→ **Task requirements**:
Every line of the material below that contains the string "listed" must appear in the answer.

★ ★ ★

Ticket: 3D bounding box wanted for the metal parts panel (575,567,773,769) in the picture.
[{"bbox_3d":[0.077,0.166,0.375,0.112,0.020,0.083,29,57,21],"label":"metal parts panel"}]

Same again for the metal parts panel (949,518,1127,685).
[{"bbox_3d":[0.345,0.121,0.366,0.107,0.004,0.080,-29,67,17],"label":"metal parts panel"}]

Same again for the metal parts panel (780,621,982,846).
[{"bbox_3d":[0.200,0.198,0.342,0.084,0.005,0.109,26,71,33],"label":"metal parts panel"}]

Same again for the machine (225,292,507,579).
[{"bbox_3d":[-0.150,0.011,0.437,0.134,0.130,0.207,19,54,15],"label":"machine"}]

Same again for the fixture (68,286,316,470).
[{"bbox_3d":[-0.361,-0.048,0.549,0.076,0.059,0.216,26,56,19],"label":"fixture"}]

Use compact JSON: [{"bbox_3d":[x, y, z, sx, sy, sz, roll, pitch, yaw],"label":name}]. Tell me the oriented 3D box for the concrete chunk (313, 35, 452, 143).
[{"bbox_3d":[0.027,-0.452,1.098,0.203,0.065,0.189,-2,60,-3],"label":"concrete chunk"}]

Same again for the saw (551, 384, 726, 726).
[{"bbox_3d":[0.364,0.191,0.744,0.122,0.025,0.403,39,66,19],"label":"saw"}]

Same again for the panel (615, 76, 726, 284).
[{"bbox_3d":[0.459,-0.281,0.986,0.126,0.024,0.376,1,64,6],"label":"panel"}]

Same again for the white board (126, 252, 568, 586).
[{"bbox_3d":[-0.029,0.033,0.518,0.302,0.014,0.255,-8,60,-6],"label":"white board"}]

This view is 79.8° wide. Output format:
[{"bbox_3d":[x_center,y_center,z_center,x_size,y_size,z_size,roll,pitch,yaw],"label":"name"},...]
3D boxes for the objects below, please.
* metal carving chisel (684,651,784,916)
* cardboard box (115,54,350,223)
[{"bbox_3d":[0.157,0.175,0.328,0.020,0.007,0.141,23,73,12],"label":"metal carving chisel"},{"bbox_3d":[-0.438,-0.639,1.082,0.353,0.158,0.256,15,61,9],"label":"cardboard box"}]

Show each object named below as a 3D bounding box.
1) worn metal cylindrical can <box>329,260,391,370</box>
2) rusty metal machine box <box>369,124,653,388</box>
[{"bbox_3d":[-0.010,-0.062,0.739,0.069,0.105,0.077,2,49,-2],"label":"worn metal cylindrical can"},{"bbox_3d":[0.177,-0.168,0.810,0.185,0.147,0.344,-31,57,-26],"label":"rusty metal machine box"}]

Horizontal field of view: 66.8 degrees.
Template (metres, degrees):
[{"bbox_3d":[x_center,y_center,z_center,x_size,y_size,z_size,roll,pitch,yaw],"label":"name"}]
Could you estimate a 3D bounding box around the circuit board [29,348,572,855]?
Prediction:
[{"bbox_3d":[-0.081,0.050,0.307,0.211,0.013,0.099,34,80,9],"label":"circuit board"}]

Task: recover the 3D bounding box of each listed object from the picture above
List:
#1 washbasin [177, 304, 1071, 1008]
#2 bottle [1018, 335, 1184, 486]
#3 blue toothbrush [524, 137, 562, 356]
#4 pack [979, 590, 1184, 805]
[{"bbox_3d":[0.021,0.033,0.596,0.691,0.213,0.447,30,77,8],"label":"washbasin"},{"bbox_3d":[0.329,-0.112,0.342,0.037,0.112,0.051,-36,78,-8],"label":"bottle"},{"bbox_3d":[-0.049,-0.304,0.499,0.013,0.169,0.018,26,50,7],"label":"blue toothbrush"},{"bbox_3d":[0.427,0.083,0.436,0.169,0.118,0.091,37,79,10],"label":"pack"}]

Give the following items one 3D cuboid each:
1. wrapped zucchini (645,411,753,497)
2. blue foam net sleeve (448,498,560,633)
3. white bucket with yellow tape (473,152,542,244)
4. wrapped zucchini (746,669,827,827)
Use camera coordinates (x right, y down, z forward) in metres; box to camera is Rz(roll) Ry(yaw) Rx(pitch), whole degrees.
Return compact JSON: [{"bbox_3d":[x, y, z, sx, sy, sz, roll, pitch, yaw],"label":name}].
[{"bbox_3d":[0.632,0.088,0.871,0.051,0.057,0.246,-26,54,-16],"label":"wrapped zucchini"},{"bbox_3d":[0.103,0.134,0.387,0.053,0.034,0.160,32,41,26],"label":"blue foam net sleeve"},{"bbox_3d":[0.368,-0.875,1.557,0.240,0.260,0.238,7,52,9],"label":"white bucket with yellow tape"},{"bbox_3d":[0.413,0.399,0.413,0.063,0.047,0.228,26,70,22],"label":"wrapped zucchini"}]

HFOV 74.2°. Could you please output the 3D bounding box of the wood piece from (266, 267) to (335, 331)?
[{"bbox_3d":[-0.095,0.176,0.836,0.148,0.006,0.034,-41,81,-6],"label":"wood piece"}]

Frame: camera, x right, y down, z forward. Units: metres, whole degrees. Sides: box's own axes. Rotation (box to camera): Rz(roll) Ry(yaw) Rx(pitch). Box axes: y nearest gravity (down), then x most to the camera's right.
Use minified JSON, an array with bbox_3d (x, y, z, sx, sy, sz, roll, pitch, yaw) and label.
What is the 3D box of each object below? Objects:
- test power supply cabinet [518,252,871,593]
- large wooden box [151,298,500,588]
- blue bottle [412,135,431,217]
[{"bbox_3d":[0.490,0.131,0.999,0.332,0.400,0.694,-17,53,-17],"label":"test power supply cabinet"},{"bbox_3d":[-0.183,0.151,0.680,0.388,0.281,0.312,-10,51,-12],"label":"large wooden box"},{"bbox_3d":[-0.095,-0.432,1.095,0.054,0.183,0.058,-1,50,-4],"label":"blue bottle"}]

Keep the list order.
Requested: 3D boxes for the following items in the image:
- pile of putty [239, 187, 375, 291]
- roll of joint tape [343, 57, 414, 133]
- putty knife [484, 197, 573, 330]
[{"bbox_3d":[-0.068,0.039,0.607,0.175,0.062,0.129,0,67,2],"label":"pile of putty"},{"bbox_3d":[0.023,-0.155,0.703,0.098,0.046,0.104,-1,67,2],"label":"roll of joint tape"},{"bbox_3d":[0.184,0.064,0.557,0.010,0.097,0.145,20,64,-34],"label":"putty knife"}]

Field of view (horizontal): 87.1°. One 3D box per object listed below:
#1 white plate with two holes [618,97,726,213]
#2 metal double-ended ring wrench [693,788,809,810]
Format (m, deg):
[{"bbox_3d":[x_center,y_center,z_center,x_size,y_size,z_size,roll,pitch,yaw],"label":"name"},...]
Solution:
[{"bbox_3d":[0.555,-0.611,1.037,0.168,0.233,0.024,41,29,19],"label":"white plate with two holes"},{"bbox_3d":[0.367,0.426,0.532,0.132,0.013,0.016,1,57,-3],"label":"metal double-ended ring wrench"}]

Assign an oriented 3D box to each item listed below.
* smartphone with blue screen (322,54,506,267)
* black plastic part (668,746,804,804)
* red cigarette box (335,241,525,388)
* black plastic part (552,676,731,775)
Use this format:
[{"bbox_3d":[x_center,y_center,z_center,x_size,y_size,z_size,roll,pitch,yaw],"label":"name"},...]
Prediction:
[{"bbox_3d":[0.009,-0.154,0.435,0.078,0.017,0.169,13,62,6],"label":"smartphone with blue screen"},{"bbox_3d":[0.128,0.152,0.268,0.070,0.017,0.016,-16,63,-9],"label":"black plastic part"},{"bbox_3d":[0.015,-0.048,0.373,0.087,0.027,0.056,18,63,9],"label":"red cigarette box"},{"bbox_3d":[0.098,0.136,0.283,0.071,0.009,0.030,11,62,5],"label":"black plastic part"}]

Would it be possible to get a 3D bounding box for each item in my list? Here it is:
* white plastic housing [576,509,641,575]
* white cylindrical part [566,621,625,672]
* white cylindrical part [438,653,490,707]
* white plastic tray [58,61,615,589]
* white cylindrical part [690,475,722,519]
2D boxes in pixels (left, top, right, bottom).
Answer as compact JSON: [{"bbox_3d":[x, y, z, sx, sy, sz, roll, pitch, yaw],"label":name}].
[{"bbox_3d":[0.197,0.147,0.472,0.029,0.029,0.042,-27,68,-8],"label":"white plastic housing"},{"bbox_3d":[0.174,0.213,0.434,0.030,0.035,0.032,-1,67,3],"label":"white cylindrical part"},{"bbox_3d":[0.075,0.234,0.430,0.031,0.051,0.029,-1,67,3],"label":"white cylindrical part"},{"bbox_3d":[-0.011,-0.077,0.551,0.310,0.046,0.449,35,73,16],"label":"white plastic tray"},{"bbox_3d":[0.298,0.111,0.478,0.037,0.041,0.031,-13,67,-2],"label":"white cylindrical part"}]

★ ★ ★

→ **The completed task**:
Task: recover the 3D bounding box of each listed object from the picture above
Field of view (horizontal): 87.1°. One 3D box per object listed below:
Assign an oriented 3D box to each item listed below.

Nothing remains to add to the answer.